Former White House Communications Director Hope Hicks testified Wednesday before the House Judiciary Committee behind closed doors, — the first former or current senior Trump administration official named in the Mueller Report to comply with a congressional subpoena.

Democrats expressed disappointment with the testimony, with Rep. Pramila Jayapay of Washington describing it as "a farce." Rep. Ted Lieu of California said that the committee was "watching obstruction of justice in action," as Hicks reportedly dodged questions, failing to provide substantive answers.

As it had done with former White House Counsel Donald McGahn, the House committee subpoenaed Hicks due to her proximity to the president as campaign spokeswoman and later as communications director, particularly during the crafting of an explanation for a Trump Tower meeting between top campaign officials and Russians, in which the president was involved. 

Hicks, who left the White House in March 2018 and now is communication director and executive vice president at Fox Corp., the parent company of Fox News, also had knowledge of the firing of former FBI Director James Comey and former Attorney General Jeff Sessions. 

The Mueller Report concluded there was no conspiracy between the Trump campaign and Russian election tampering, but it did find at least 10 instances where the administration may have obstructed the investigation into tampering. 
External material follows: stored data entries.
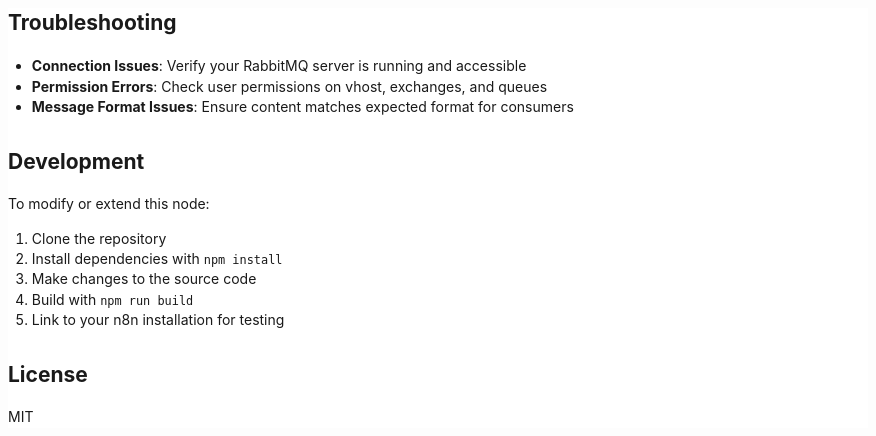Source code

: ## Troubleshooting

- **Connection Issues**: Verify your RabbitMQ server is running and accessible
- **Permission Errors**: Check user permissions on vhost, exchanges, and queues
- **Message Format Issues**: Ensure content matches expected format for consumers

## Development

To modify or extend this node:

1. Clone the repository
2. Install dependencies with `npm install`
3. Make changes to the source code
4. Build with `npm run build`
5. Link to your n8n installation for testing

## License

MIT
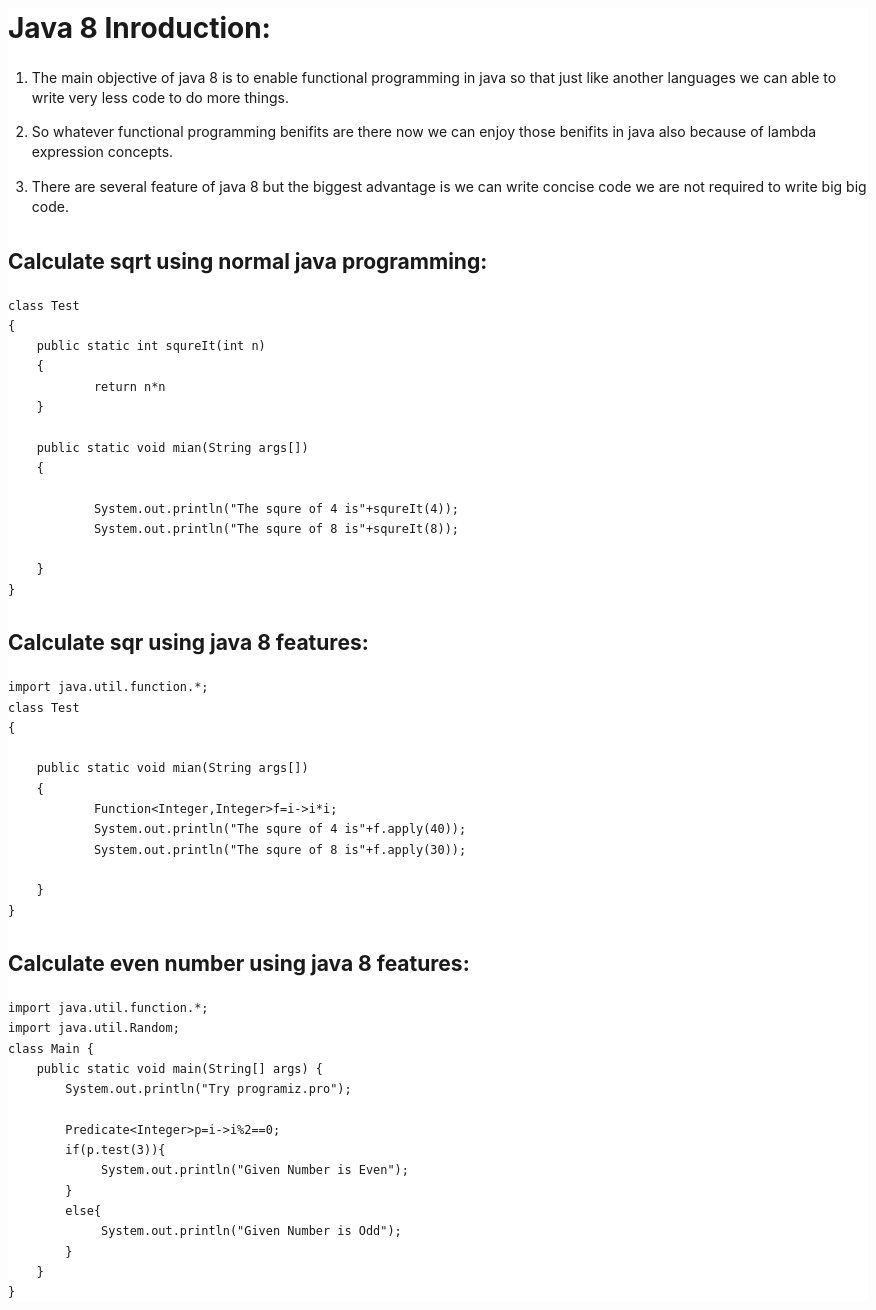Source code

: # Java 8 Inroduction:

1. The main objective of java 8 is to enable functional programming in java so that just like another languages we can able to write very less code to do more things.

2. So whatever functional programming benifits are there now we can enjoy those benifits in java also because of lambda expression concepts.

3. There are several feature of java 8 but the biggest advantage is we can write concise code we are not required to write big big code.  

## Calculate sqrt using normal java programming:

    class Test
    {
        public static int squreIt(int n)
        {
                return n*n
        }
    
        public static void mian(String args[])
        {
       
                System.out.println("The squre of 4 is"+squreIt(4));
                System.out.println("The squre of 8 is"+squreIt(8));
       
        }
    }

## Calculate sqr using java 8 features:

    import java.util.function.*;
    class Test
    {
        
        public static void mian(String args[])
        {
                Function<Integer,Integer>f=i->i*i;
                System.out.println("The squre of 4 is"+f.apply(40));
                System.out.println("The squre of 8 is"+f.apply(30));
       
        }
    }   
    
## Calculate even number using java 8 features:

    import java.util.function.*;
    import java.util.Random;
    class Main {
        public static void main(String[] args) {
            System.out.println("Try programiz.pro");
            
            Predicate<Integer>p=i->i%2==0;
            if(p.test(3)){
                 System.out.println("Given Number is Even");
            }
            else{
                 System.out.println("Given Number is Odd");
            }
        }
    }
The White has argued both Hicks and McGahn have immunity from congressional subpoena. Pat Cipollone, White House counsel, in a letter Tuesday to House Judiciary Chair Jerrold Nadler, argued Hicks could not testify about certain aspects of her work for the president, and that a member of his staff would attend the interview to preserve the confidentiality of her work for Trump at the White House as well as during the campaign.

Nadler dismissed claims of executive privilege or immunity for Trump administration witnesses, arguing the administration waived such claims by allowing top aides to be interviewed during Special Counsel Robert Mueller’s investigation into Russian interference in the 2016 presidential election.

"Ms. Hicks is answering questions put to her and the interview continues," Nadler said Wednesday. 

Nadler has said a transcript of Hicks' testimony will be made public.

Unlike McGahn, Hicks complied with the Judiciary Committee’s subpoena. McGahn refused to testify, citing reservations by the Trump administration that his testimony was protected by executive privilege, the purpose of which is to ensure presidents receive candid advice from aides. 

However, as was the case leading up to the resignation of former President Richard Nixon, claims of executive privilege are not intended to shield the White House from violations of law. John Dean, former White House counsel under Nixon, testified June 10 before the House Judiciary in connection with the Mueller Report. Dean served four years in federal prison for obstruction of justice in an attempted coverup by the Nixon administration of a break-in at Democratic National Headquarters in the Watergate Hotel complex in Washington, D.C.

Those events and the subsequent coverup by the White House led to Nixon’s resignation in lieu of certain impeachment and removal from office. 

With Hicks testifying, Trump called congressional hearings "rigged" and accused Democrats of "extreme presidential harassment."